Background: The mechanisms contributing to the development of rheumatoid arthritis and to the development of tissue damage are complex [1]. Candidate gene association and linkage studies have recently identified a role for genetics in predicting RA severity [2]. Whilst many genetic variants have been identified, few have attempted to fit a full predictive model allowing for the many possible gene-gene and gene-environment interactions. This lack of progress is mainly due to the technical limitations of commonly employed linear model based approaches. Partial least squares (PLS) is a dimension reduction technique which creates a linear combination of potential predictive (X) variables which can be used to predict either one or many (Y) response variables. Unlike traditional linear regression type methods, it makes no distributional assumptions, is able to fit models with more variables than subjects, has no problems with collinearity of the variables and can be used in the presence of incomplete data collection or missing data [3, 4].
Objectives: Use PLS to create a linear model to predict erosive severity using single nucleotide polymorphisms (SNPs), environmental factors and non-erosive markers of disease severity. To quantify the predictive accuracy of the model and interpret the chosen variables in terms of possible functional relationships.
Methods: Using data from 912 subjects, 50 of the most predictive variables from 392 SNPS, 51 environmental variables and 14 other non-erosive markers of disease severity were chosen using a sparse PLS analysis to predict the Larsen score for each subject. The combined linear model was cross validated to measure predictive accuracy of the model.
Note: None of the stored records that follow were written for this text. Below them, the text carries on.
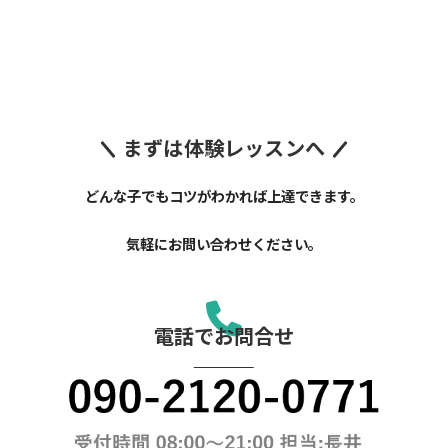
まずは体験レッスンへ
どんな子でもコツがわかれば上達できます。
気軽にお問い合わせください。
電話でお問合せ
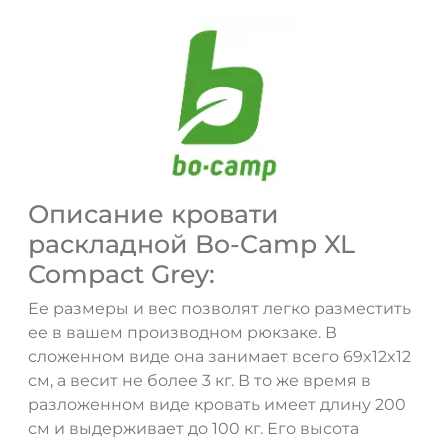
Описание кровати
раскладной Bo-Camp XL
Compact Grey:
Ее размеры и вес позволят легко разместить
ее в вашем производном рюкзаке. В
сложенном виде она занимает всего 69x12x12
см, а весит не более 3 кг. В то же время в
разложенном виде кровать имеет длину 200
см и выдерживает до 100 кг. Его высота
Results: Although liable to over fitting due to using the same patient population in the test and validation sample, preliminary findings suggest we can predict Larsen score with a median average difference between actual and predicted of 16 Larsen score points (min=0, max=88). A correlation between predicted and actual Larsen score of r=0.684 indicates almost 47% of the variation is being explained by the model. Continued work will assess the cross validation of the prediction estimates with future work aimed to externally validate the findings on independent data.
Conclusions: In this early work, sparse PLS modelling appears to be a promising approach which may be able to identify key variables contributing to the amount of erosive damage in patients with RA.
Arend WP. The innate immune system in rheumatoid arthritis. Arthritis and Rheumatism. 2001; 44(10):2224-2234.
Marinou I, Maxwell JR, Wilson AG. Genetic influences modulating the radiological severity of rheumatoid arthritis. Annals of the Rheumatic Diseases. 2010; 69(3):476-482.
Boulesteix AL, Strimmer K. Partial least squares: a versatile tool for the analysis of high-dimensional genomic data. Briefings in Bioinformatics. 2007; 8(1):32-44.
Eriksson L, Johansson E, Kettaneh-Wold N, Trygg J, Wilkström C, Wold S. Multi-and Megavariate Data Analysis, Part 1, Basic Principals and Applications. 2nd revised and enlarged ed: Umetrics Academy, 2006.